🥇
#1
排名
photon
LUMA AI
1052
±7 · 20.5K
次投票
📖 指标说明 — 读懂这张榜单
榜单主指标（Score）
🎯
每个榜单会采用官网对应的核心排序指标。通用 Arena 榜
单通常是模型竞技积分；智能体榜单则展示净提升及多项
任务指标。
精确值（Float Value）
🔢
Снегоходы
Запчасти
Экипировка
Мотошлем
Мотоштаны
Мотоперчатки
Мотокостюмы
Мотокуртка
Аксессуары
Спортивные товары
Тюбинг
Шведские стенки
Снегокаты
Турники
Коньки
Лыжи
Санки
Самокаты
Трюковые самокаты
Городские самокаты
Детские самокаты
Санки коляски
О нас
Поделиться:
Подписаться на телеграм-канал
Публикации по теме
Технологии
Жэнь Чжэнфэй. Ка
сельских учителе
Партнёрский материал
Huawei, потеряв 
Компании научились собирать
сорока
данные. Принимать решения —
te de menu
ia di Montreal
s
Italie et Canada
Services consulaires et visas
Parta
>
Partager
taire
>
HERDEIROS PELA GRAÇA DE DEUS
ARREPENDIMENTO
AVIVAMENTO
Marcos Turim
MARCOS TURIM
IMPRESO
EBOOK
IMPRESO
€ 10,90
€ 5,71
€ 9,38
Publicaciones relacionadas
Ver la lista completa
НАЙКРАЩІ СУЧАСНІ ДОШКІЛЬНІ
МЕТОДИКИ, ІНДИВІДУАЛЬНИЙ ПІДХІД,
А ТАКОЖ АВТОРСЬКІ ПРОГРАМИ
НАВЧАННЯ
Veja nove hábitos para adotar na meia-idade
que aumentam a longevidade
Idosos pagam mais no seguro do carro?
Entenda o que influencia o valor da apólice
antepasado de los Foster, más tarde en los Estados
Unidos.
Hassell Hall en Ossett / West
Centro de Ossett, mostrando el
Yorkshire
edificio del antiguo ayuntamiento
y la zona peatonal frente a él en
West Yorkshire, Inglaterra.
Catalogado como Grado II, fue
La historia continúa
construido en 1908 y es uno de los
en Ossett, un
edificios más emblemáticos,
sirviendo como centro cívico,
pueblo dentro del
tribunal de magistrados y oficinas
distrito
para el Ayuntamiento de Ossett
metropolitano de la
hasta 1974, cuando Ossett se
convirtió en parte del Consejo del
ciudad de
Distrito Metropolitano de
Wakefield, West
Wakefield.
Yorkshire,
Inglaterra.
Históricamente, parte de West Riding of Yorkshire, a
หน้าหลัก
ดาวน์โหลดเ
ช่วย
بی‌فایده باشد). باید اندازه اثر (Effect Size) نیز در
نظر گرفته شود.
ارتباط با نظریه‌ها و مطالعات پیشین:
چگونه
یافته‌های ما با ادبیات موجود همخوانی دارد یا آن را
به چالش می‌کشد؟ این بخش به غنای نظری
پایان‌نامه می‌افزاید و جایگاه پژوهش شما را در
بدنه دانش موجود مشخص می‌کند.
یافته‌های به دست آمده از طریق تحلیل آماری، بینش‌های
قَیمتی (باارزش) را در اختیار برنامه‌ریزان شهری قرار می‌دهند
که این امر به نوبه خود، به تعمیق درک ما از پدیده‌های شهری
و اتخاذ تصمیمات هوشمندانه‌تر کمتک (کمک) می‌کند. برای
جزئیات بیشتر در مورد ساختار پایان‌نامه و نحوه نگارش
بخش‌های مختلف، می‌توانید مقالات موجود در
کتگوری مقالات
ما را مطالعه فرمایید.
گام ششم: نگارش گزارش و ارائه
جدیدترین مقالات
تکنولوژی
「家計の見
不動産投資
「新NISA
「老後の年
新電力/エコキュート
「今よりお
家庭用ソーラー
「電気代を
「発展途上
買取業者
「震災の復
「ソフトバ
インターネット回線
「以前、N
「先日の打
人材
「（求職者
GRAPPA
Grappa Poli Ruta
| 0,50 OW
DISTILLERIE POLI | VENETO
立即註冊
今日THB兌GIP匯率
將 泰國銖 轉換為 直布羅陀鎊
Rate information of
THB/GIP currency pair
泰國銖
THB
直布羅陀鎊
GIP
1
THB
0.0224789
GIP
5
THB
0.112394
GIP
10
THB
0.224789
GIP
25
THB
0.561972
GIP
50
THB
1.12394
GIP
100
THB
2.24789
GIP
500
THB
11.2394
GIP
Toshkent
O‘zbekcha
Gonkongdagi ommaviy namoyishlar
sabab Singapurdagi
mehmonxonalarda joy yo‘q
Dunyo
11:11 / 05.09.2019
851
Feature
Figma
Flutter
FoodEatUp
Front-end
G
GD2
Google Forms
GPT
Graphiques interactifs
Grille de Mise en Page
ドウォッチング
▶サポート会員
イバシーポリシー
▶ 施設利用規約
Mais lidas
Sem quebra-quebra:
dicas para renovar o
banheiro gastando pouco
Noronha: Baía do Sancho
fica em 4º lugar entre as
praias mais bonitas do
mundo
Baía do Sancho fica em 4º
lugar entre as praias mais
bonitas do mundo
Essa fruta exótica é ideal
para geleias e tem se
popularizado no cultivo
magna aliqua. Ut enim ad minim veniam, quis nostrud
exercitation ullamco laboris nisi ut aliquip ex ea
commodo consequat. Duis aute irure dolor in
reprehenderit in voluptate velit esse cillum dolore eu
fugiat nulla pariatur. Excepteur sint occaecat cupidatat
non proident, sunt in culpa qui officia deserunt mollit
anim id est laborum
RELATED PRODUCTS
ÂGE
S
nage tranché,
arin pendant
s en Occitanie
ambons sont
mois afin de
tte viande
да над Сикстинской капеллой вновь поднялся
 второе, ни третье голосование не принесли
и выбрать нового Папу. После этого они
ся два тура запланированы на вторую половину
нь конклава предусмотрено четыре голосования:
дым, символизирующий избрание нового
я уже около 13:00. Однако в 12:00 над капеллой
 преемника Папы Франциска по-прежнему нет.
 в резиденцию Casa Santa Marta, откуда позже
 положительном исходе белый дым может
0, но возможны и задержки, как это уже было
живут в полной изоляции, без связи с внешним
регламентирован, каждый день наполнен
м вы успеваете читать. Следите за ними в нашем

********************

= Required work =
Convert all of the data above into a JSON list of strings, with one string for each line and blank lines omitted.

= Output for this exercise =
[
  "🥇",
  "#1",
  "排名",
  "photon",
  "LUMA AI",
  "1052",
  "±7 · 20.5K",
  "次投票",
  "📖 指标说明 — 读懂这张榜单",
  "榜单主指标（Score）",
  "🎯",
  "每个榜单会采用官网对应的核心排序指标。通用 Arena 榜",
  "单通常是模型竞技积分；智能体榜单则展示净提升及多项",
  "任务指标。",
  "精确值（Float Value）",
  "🔢",
  "Снегоходы",
  "Запчасти",
  "Экипировка",
  "Мотошлем",
  "Мотоштаны",
  "Мотоперчатки",
  "Мотокостюмы",
  "Мотокуртка",
  "Аксессуары",
  "Спортивные товары",
  "Тюбинг",
  "Шведские стенки",
  "Снегокаты",
  "Турники",
  "Коньки",
  "Лыжи",
  "Санки",
  "Самокаты",
  "Трюковые самокаты",
  "Городские самокаты",
  "Детские самокаты",
  "Санки коляски",
  "О нас",
  "Поделиться:",
  "Подписаться на телеграм-канал",
  "Публикации по теме",
  "Технологии",
  "Жэнь Чжэнфэй. Ка",
  "сельских учителе",
  "Партнёрский материал",
  "Huawei, потеряв ",
  "Компании научились собирать",
  "сорока",
  "данные. Принимать решения —",
  "te de menu",
  "ia di Montreal",
  "s",
  "Italie et Canada",
  "Services consulaires et visas",
  "Parta",
  ">",
  "Partager",
  "taire",
  ">",
  "HERDEIROS PELA GRAÇA DE DEUS",
  "ARREPENDIMENTO",
  "AVIVAMENTO",
  "Marcos Turim",
  "MARCOS TURIM",
  "IMPRESO",
  "EBOOK",
  "IMPRESO",
  "€ 10,90",
  "€ 5,71",
  "€ 9,38",
  "Publicaciones relacionadas",
  "Ver la lista completa",
  "НАЙКРАЩІ СУЧАСНІ ДОШКІЛЬНІ",
  "МЕТОДИКИ, ІНДИВІДУАЛЬНИЙ ПІДХІД,",
  "А ТАКОЖ АВТОРСЬКІ ПРОГРАМИ",
  "НАВЧАННЯ",
  "Veja nove hábitos para adotar na meia-idade",
  "que aumentam a longevidade",
  "Idosos pagam mais no seguro do carro?",
  "Entenda o que influencia o valor da apólice",
  "antepasado de los Foster, más tarde en los Estados",
  "Unidos.",
  "Hassell Hall en Ossett / West",
  "Centro de Ossett, mostrando el",
  "Yorkshire",
  "edificio del antiguo ayuntamiento",
  "y la zona peatonal frente a él en",
  "West Yorkshire, Inglaterra.",
  "Catalogado como Grado II, fue",
  "La historia continúa",
  "construido en 1908 y es uno de los",
  "en Ossett, un",
  "edificios más emblemáticos,",
  "sirviendo como centro cívico,",
  "pueblo dentro del",
  "tribunal de magistrados y oficinas",
  "distrito",
  "para el Ayuntamiento de Ossett",
  "metropolitano de la",
  "hasta 1974, cuando Ossett se",
  "convirtió en parte del Consejo del",
  "ciudad de",
  "Distrito Metropolitano de",
  "Wakefield, West",
  "Wakefield.",
  "Yorkshire,",
  "Inglaterra.",
  "Históricamente, parte de West Riding of Yorkshire, a",
  "หน้าหลัก",
  "ดาวน์โหลดเ",
  "ช่วย",
  "بی‌فایده باشد). باید اندازه اثر (Effect Size) نیز در",
  "نظر گرفته شود.",
  "ارتباط با نظریه‌ها و مطالعات پیشین:",
  "چگونه",
  "یافته‌های ما با ادبیات موجود همخوانی دارد یا آن را",
  "به چالش می‌کشد؟ این بخش به غنای نظری",
  "پایان‌نامه می‌افزاید و جایگاه پژوهش شما را در",
  "بدنه دانش موجود مشخص می‌کند.",
  "یافته‌های به دست آمده از طریق تحلیل آماری، بینش‌های",
  "قَیمتی (باارزش) را در اختیار برنامه‌ریزان شهری قرار می‌دهند",
  "که این امر به نوبه خود، به تعمیق درک ما از پدیده‌های شهری",
  "و اتخاذ تصمیمات هوشمندانه‌تر کمتک (کمک) می‌کند. برای",
  "جزئیات بیشتر در مورد ساختار پایان‌نامه و نحوه نگارش",
  "بخش‌های مختلف، می‌توانید مقالات موجود در",
  "کتگوری مقالات",
  "ما را مطالعه فرمایید.",
  "گام ششم: نگارش گزارش و ارائه",
  "جدیدترین مقالات",
  "تکنولوژی",
  "「家計の見",
  "不動産投資",
  "「新NISA",
  "「老後の年",
  "新電力/エコキュート",
  "「今よりお",
  "家庭用ソーラー",
  "「電気代を",
  "「発展途上",
  "買取業者",
  "「震災の復",
  "「ソフトバ",
  "インターネット回線",
  "「以前、N",
  "「先日の打",
  "人材",
  "「（求職者",
  "GRAPPA",
  "Grappa Poli Ruta",
  "| 0,50 OW",
  "DISTILLERIE POLI | VENETO",
  "立即註冊",
  "今日THB兌GIP匯率",
  "將 泰國銖 轉換為 直布羅陀鎊",
  "Rate information of",
  "THB/GIP currency pair",
  "泰國銖",
  "THB",
  "直布羅陀鎊",
  "GIP",
  "1",
  "THB",
  "0.0224789",
  "GIP",
  "5",
  "THB",
  "0.112394",
  "GIP",
  "10",
  "THB",
  "0.224789",
  "GIP",
  "25",
  "THB",
  "0.561972",
  "GIP",
  "50",
  "THB",
  "1.12394",
  "GIP",
  "100",
  "THB",
  "2.24789",
  "GIP",
  "500",
  "THB",
  "11.2394",
  "GIP",
  "Toshkent",
  "O‘zbekcha",
  "Gonkongdagi ommaviy namoyishlar",
  "sabab Singapurdagi",
  "mehmonxonalarda joy yo‘q",
  "Dunyo",
  "11:11 / 05.09.2019",
  "851",
  "Feature",
  "Figma",
  "Flutter",
  "FoodEatUp",
  "Front-end",
  "G",
  "GD2",
  "Google Forms",
  "GPT",
  "Graphiques interactifs",
  "Grille de Mise en Page",
  "ドウォッチング",
  "▶サポート会員",
  "イバシーポリシー",
  "▶ 施設利用規約",
  "Mais lidas",
  "Sem quebra-quebra:",
  "dicas para renovar o",
  "banheiro gastando pouco",
  "Noronha: Baía do Sancho",
  "fica em 4º lugar entre as",
  "praias mais bonitas do",
  "mundo",
  "Baía do Sancho fica em 4º",
  "lugar entre as praias mais",
  "bonitas do mundo",
  "Essa fruta exótica é ideal",
  "para geleias e tem se",
  "popularizado no cultivo",
  "magna aliqua. Ut enim ad minim veniam, quis nostrud",
  "exercitation ullamco laboris nisi ut aliquip ex ea",
  "commodo consequat. Duis aute irure dolor in",
  "reprehenderit in voluptate velit esse cillum dolore eu",
  "fugiat nulla pariatur. Excepteur sint occaecat cupidatat",
  "non proident, sunt in culpa qui officia deserunt mollit",
  "anim id est laborum",
  "RELATED PRODUCTS",
  "ÂGE",
  "S",
  "nage tranché,",
  "arin pendant",
  "s en Occitanie",
  "ambons sont",
  "mois afin de",
  "tte viande",
  "да над Сикстинской капеллой вновь поднялся",
  " второе, ни третье голосование не принесли",
  "и выбрать нового Папу. После этого они",
  "ся два тура запланированы на вторую половину",
  "нь конклава предусмотрено четыре голосования:",
  "дым, символизирующий избрание нового",
  "я уже около 13:00. Однако в 12:00 над капеллой",
  " преемника Папы Франциска по-прежнему нет.",
  " в резиденцию Casa Santa Marta, откуда позже",
  " положительном исходе белый дым может",
  "0, но возможны и задержки, как это уже было",
  "живут в полной изоляции, без связи с внешним",
  "регламентирован, каждый день наполнен",
  "м вы успеваете читать. Следите за ними в нашем"
]